Há aqueles que encaram as circunstâncias como inevitáveis, e os que tentam mudá-las. Cada uma dessas posturas tem vantagens e o seu contrário, mas não se sai de uma crise esperando que passe ou (o que resulta igual) aceitando que outros decidam por nós.
Na ausência de democracia europeia e enquanto tarda a secessão do euro, há um breve instante para os líderes nacionais brilharem. Por exemplo, seria um revolucionário sinal de inconformismo que os Estados «periféricos» se coligassem, em vez de persistirem numa antidemocrática atitude de subserviência perante o eixo germano-francês. Caso não tenham reparado, «Merkozy» é também uma mera coligação de interesses entre Estados, tão europeísta como qualquer outra, mas mais democrática – na medida em que os respectivos eleitorados se podem sentir representados.
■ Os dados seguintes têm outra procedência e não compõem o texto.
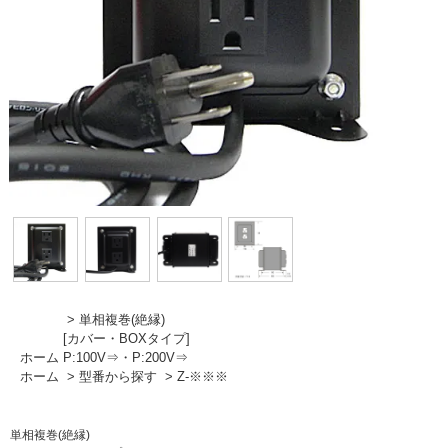
>
単相複巻(絶縁)
[カバー・BOXタイプ]
ホーム
P:100V⇒・P:200V⇒
ホーム
>
型番から探す
>
Z-※※※
単相複巻(絶縁)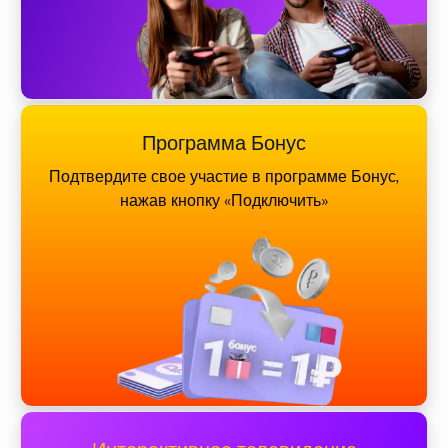
Программа Бонус
Подтвердите свое участие в программе Бонус,
нажав кнопку «Подключить»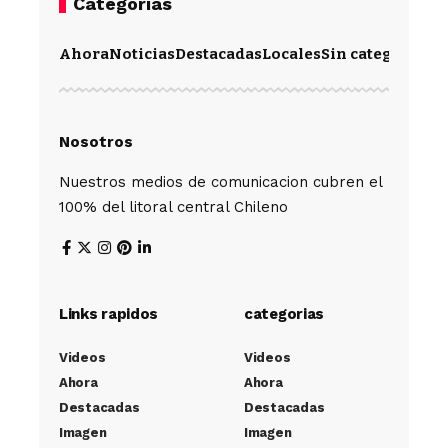
Categorias
Ahora
Noticias
Destacadas
Locales
Sin categoría
Im
Nosotros
Nuestros medios de comunicacion cubren el
100% del litoral central Chileno
Links rapidos
categorias
Videos
Videos
Ahora
Ahora
Destacadas
Destacadas
Imagen
Imagen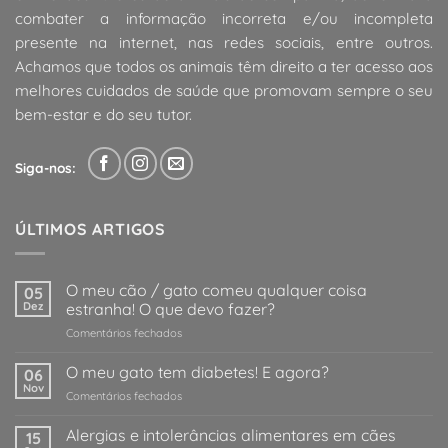
combater a informação incorreta e/ou incompleta
presente na internet, nas redes sociais, entre outros.
Achamos que todos os animais têm direito a ter acesso aos
melhores cuidados de saúde que promovam sempre o seu
bem-estar e do seu tutor.
Siga-nos:
ÚLTIMOS ARTIGOS
O meu cão / gato comeu qualquer coisa
05
Dez
estranha! O que devo fazer?
em
Comentários fechados
O
meu
O meu gato tem diabetes! E agora?
06
cão
Nov
em
Comentários fechados
/
O
gato
meu
Alergias e intolerâncias alimentares em cães
comeu
15
gato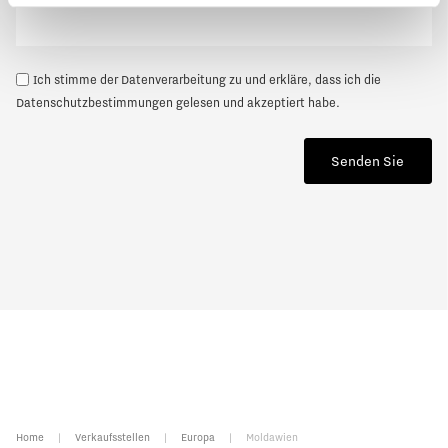
Ich stimme der Datenverarbeitung zu und erkläre, dass ich die
Datenschutzbestimmungen
gelesen und akzeptiert habe.
Senden Sie
Home
|
Verkaufsstellen
|
Europa
|
Moldawien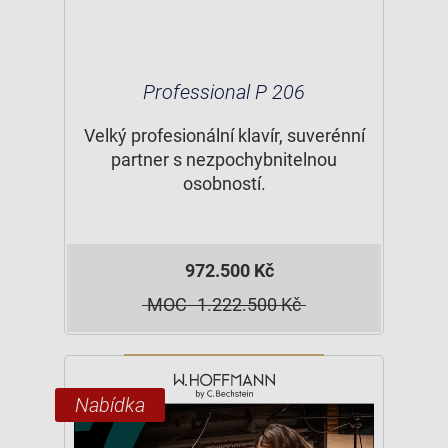
Professional P 206
Velký profesionální klavír, suverénní
partner s nezpochybnitelnou
osobností.
972.500 Kč
MOC
1.222.500 Kč
Nabídka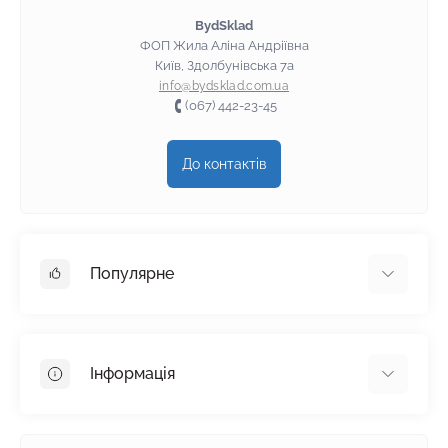
BydSklad
ФОП Жила Аліна Андріївна
Київ, Здолбунівська 7а
info@bydsklad.com.ua
(067) 442-23-45
До контактів
Популярне
Гіпсокартон
OSB
Інформація
Пінопласт
Пінополістирол
Доставка
Мінеральна вата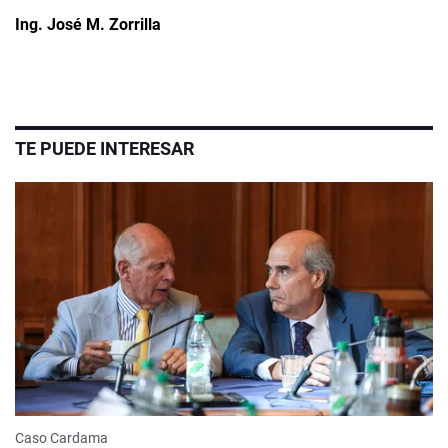
Ing. José M. Zorrilla
TE PUEDE INTERESAR
Caso Cardama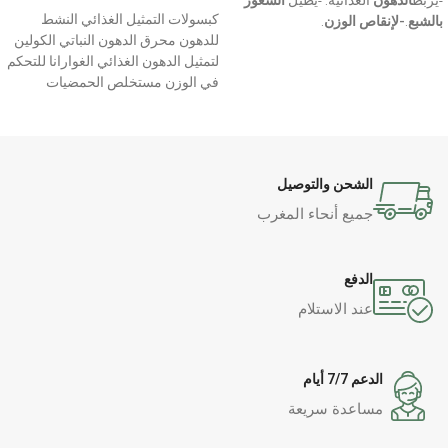
-يربط
الدهون
الغذائية. -يطيل
الشعور
كبسولات التمثيل الغذائي النشط
بالشبع
.
-لإنقاص الوزن
.
للدهون محرق الدهون النباتي الكولين
لتمثيل الدهون الغذائي الغوارانا للتحكم
في الوزن مستخلص الحمضيات
والغوارانا سينيترول
الشحن والتوصيل
جميع أنحاء المغرب
الدفع
عند الاستلام
الدعم 7/7 أيام
مساعدة سريعة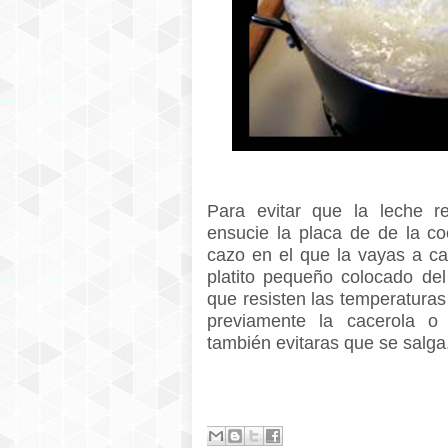
Para evitar que la leche re
ensucie la placa de de la co
cazo en el que la vayas a ca
platito pequeño colocado de
que resisten las temperaturas 
previamente la cacerola o
también evitaras que se salga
Infelizmente, há escravos que não desejam libertar-se. Sabe-se que Passos Coelho viveu toda a vida à sombra de algo ou de alguém: da jota, do partido, de um barão do partido, das empresas do barão do partido. A sua cultura política é a do aparelhismo, não a do desafio perante hierarquias que aceita como inamovíveis. Ninguém imagina, por detrás daquele sorriso postiço, coragem para oferecer o peito às balas.
Sim, a UE continuará às ordens da Alemanha. Pelo menos enquanto tantos mantiverem interiorizada uma mentalidade de criados.